Well I guess no more than any other moose in the wild is wolf bait Dave..

I really don't see the need to transplant moose in this province, they seem to be doing fine in the places that moose do fine in.. If some of the mountain zones are not doing well with moose there are other issues at play here and just adding more moose will not solve the problem. I don't hunt those areas so I can't make a call on what those issues may be. But I do know the species well, and have experienced more than one die off in good moose habitat and moose have the ability to recover fast if the habitat can support them. And as was mentioned before,, moose are not like other animals in way that they do not like to be handled, they do not do well transplanting and in the past have proven quite diffecult as in a lot of cases they will just walk back home,, regardess of how far it is.
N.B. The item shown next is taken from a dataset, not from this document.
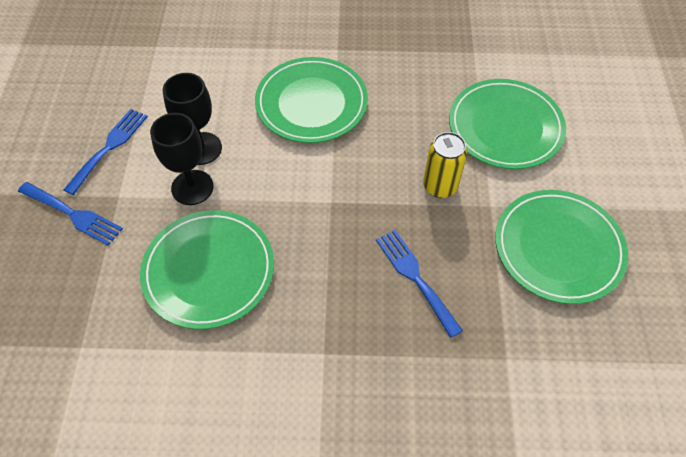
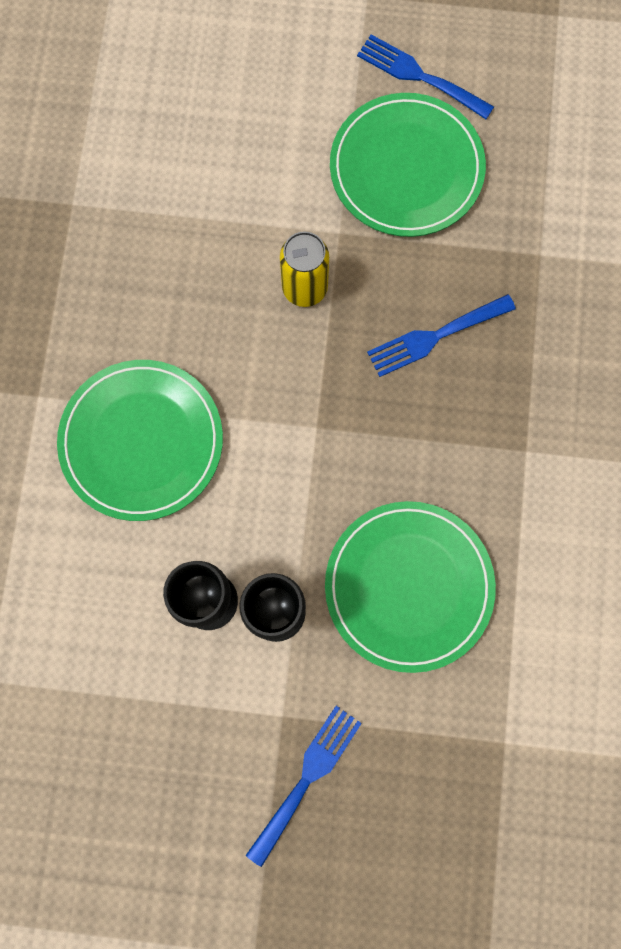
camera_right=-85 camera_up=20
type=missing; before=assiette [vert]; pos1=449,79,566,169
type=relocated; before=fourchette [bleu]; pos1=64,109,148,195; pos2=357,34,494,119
In this case and do to the small size of Elk Island if the population gets to a point that they become a threat to themselves or other animals in the park I would not have a problem with a controled harvest. As far as the high fence issue,, personely that wouldn't be an issue with me as I bring the animal to me,, I don't chase it.

Hunting moose in EIP ceratinly would not be a dream hunt of mine but given the opurtunity I certainly think I would put in for a draw,, why not.. For me it would be a meat hunt with the possibility of a nice set of antlers,, probably wouldn't be my proudest set but what the heck,, it would fill the freezer.